# [YOUR GOAL]
Range to reproduce from the entries below: the line with "neck: (200, 127)", the line with "left back paw: (199, 209)", and every line in between. Give them exactly and give nothing else.

Entries taken from a collection
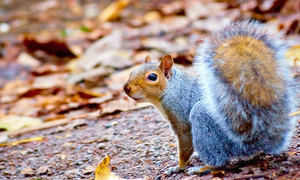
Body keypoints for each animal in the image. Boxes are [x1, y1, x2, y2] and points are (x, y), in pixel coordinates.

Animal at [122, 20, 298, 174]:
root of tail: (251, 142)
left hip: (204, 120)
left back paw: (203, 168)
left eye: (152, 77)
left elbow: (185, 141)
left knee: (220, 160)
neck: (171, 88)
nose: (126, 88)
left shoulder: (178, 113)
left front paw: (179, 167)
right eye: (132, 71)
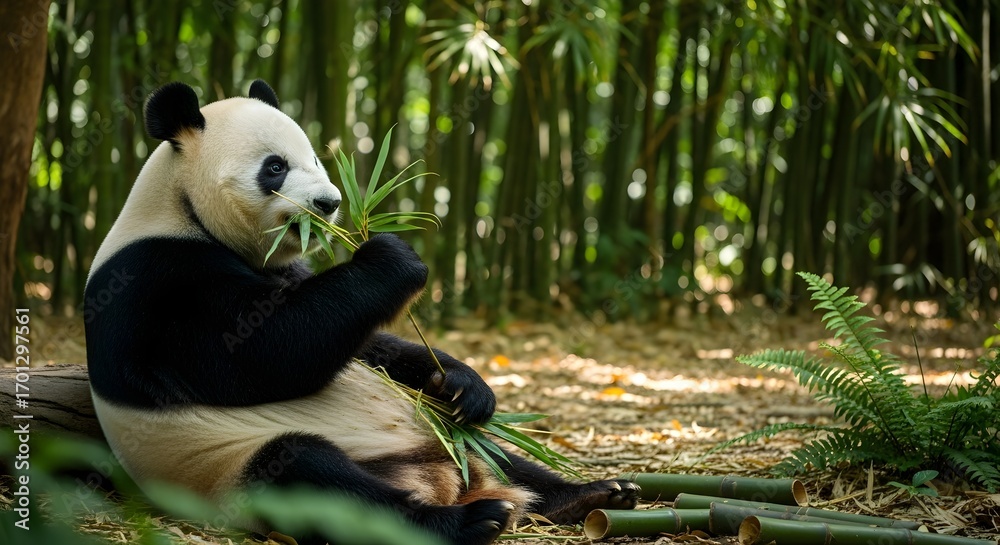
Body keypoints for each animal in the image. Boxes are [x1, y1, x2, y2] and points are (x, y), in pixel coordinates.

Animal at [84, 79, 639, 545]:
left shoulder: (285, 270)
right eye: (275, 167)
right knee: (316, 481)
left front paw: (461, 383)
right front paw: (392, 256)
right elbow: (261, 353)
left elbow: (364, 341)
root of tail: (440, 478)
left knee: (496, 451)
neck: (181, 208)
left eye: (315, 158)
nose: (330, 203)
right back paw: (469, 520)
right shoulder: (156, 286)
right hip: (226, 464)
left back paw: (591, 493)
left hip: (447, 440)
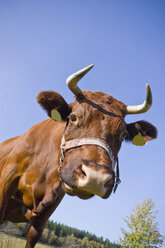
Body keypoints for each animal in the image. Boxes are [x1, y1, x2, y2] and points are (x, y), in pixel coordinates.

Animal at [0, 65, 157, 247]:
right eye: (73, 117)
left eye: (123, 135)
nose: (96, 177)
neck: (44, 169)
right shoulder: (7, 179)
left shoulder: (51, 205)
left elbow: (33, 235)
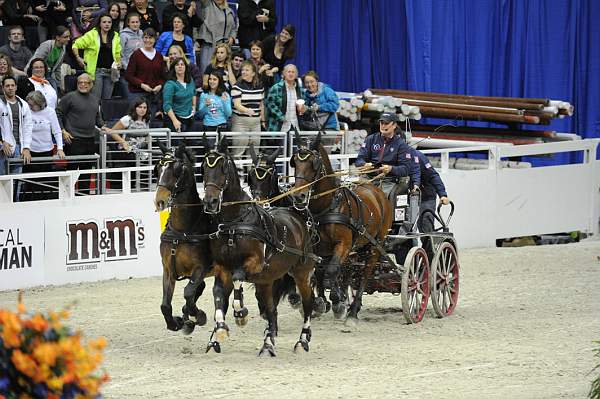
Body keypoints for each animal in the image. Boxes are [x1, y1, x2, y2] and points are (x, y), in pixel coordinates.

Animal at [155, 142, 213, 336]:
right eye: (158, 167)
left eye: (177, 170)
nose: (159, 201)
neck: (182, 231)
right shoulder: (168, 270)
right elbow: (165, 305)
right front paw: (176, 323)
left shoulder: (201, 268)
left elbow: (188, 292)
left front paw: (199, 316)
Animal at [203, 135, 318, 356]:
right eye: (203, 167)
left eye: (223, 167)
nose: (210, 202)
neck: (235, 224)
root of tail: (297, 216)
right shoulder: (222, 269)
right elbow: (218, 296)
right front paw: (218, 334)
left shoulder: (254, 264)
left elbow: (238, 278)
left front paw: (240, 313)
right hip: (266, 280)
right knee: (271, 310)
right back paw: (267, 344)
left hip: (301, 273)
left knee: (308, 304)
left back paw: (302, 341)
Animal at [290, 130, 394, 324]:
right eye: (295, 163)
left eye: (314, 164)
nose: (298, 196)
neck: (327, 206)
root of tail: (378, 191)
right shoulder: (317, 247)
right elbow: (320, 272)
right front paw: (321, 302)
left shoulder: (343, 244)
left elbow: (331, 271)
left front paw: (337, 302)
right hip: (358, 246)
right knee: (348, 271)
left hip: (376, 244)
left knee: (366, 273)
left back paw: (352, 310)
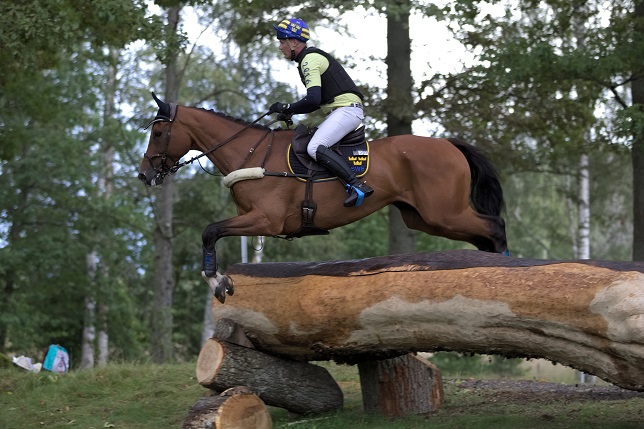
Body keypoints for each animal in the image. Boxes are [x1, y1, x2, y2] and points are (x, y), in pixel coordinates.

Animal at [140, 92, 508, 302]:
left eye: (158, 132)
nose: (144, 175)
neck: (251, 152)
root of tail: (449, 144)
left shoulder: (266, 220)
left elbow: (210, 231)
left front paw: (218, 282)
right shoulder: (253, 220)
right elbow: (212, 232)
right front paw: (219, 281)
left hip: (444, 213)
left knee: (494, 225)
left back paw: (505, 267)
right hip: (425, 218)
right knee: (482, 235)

* * *

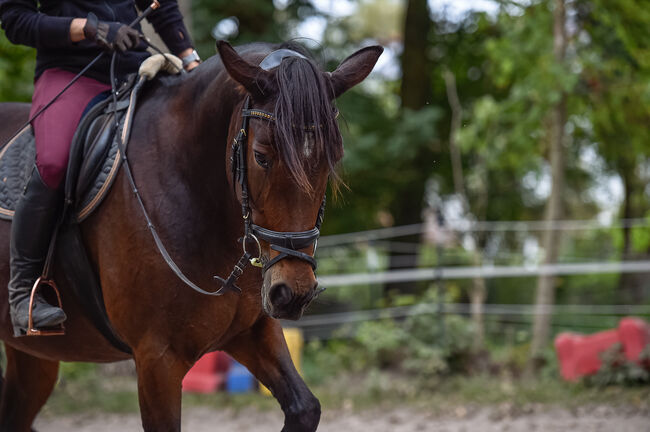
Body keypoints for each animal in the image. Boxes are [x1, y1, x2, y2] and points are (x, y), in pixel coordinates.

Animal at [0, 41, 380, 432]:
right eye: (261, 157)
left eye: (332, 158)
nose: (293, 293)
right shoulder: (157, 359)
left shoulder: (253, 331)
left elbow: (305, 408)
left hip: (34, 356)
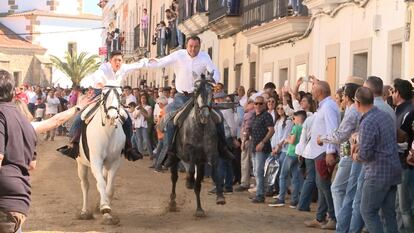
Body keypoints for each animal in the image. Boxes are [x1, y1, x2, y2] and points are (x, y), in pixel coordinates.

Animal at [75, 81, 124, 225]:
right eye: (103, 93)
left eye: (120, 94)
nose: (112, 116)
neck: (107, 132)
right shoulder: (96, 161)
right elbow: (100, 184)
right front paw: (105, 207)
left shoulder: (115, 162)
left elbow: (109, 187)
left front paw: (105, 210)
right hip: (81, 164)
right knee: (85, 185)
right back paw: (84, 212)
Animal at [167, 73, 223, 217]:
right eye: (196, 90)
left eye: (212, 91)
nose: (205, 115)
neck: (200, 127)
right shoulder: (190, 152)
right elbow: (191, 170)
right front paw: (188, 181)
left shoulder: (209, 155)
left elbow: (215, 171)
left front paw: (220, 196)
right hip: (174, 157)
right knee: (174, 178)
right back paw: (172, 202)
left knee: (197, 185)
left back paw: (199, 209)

...

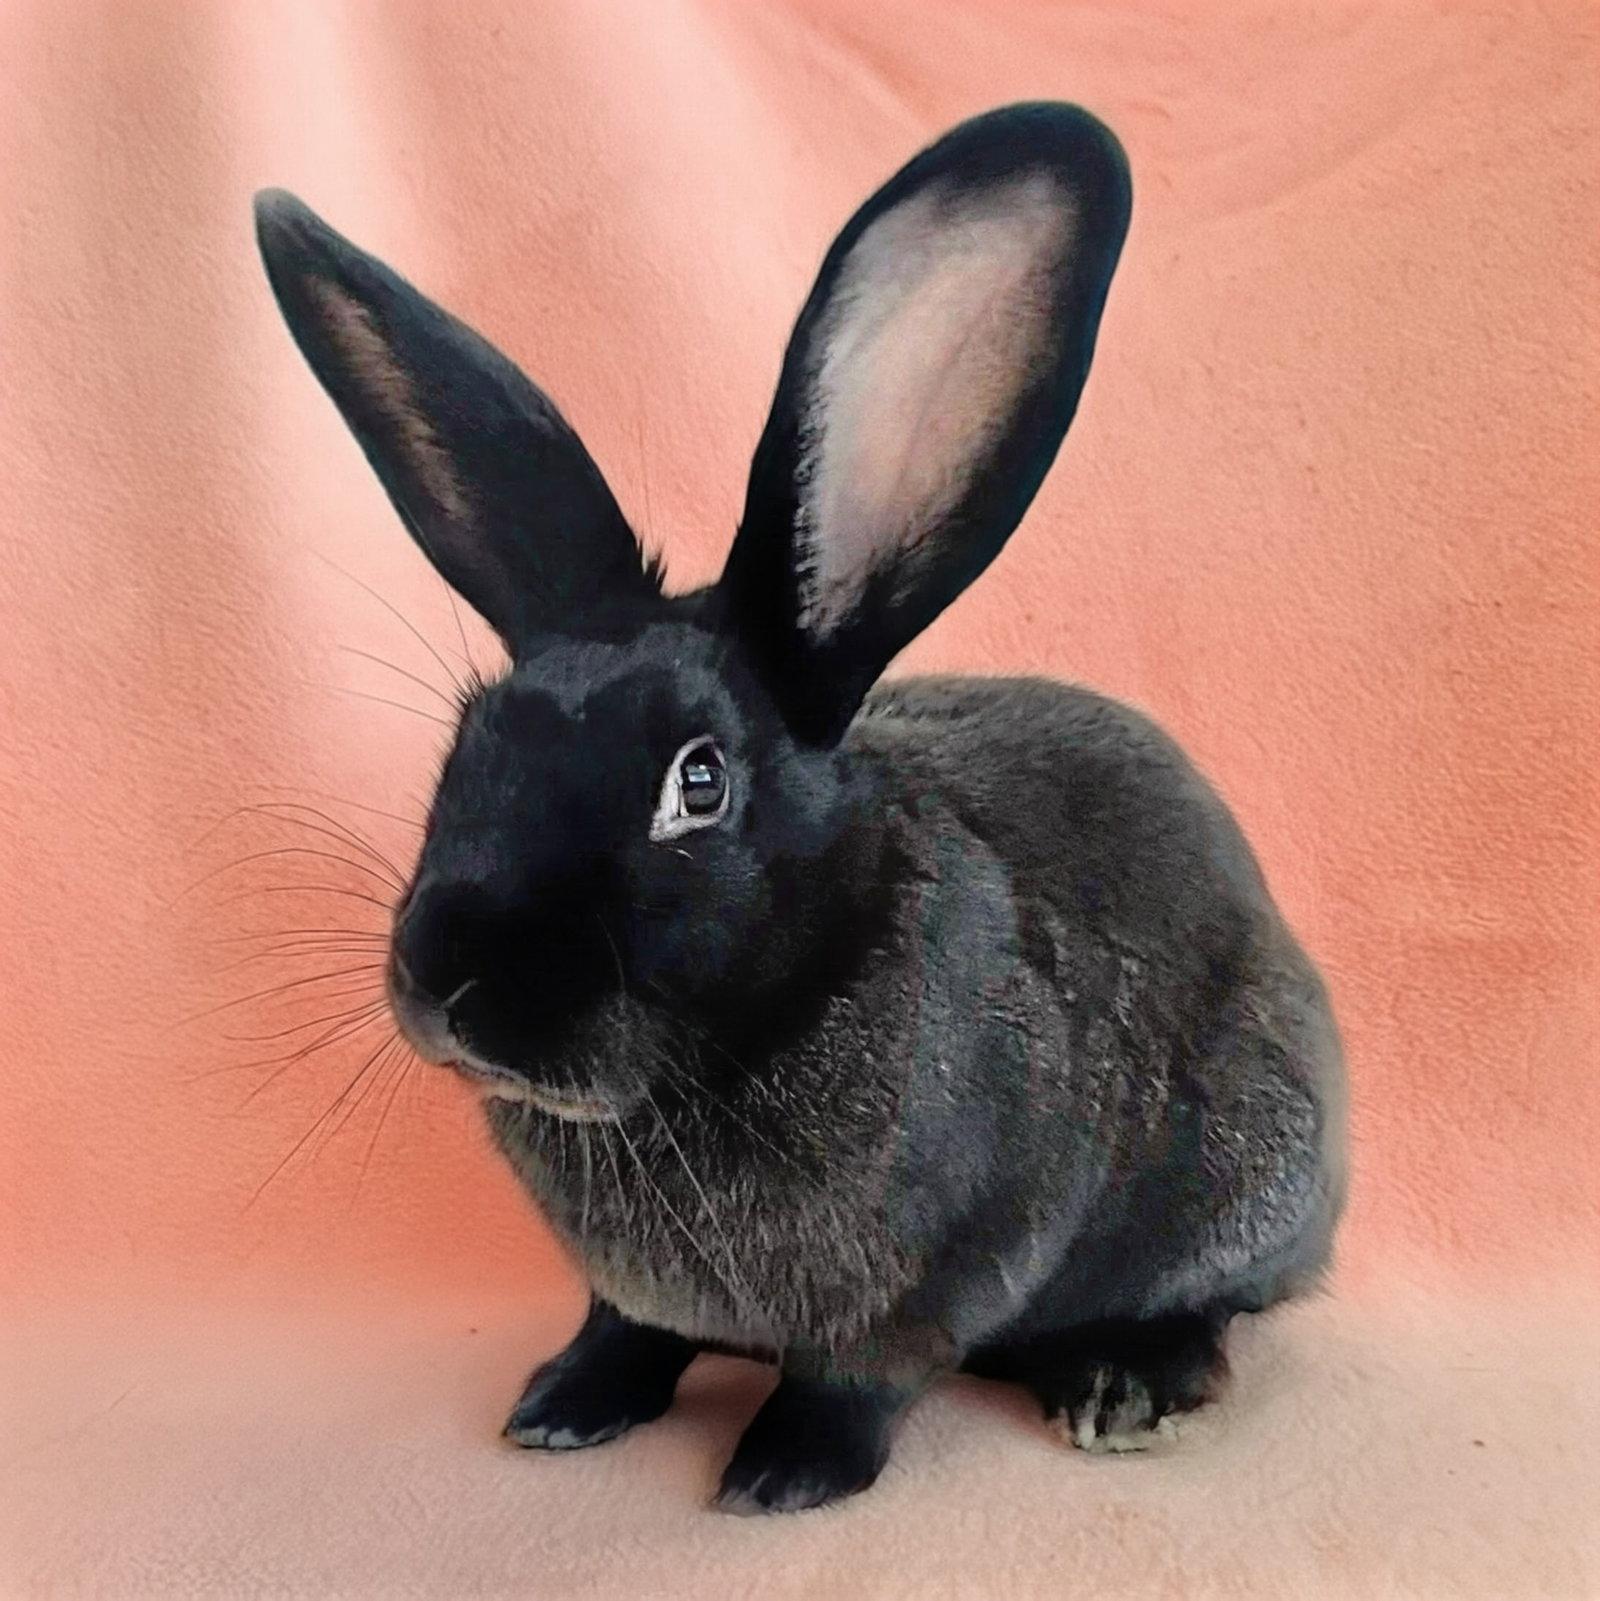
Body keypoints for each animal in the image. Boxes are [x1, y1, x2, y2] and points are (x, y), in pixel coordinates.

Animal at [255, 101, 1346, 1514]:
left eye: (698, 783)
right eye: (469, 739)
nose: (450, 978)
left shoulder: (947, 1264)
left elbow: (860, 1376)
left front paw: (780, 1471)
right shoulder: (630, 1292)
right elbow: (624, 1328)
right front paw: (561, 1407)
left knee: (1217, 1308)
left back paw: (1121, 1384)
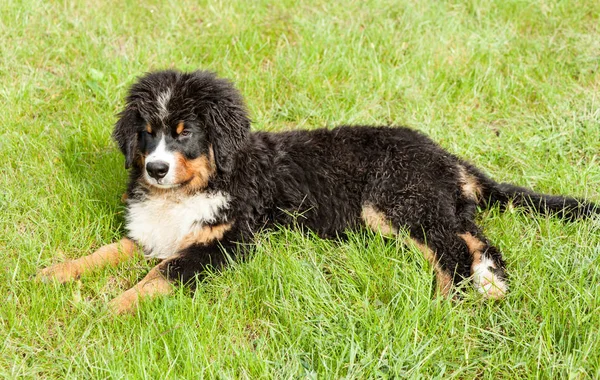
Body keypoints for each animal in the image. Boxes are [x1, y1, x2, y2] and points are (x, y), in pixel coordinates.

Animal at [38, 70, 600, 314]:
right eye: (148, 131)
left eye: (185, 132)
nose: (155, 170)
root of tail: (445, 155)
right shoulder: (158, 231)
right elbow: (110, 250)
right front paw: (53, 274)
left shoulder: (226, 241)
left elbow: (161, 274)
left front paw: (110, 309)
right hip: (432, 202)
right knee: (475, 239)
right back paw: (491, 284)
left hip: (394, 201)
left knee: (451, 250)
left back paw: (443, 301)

# [TASK ANSWER]
neck: (200, 127)
right shoulder: (190, 152)
right elbow: (191, 170)
right front paw: (188, 181)
left shoulder: (209, 155)
left elbow: (215, 171)
left front paw: (220, 196)
right hip: (174, 157)
right knee: (174, 178)
right back paw: (172, 202)
left knee: (197, 185)
left back paw: (199, 209)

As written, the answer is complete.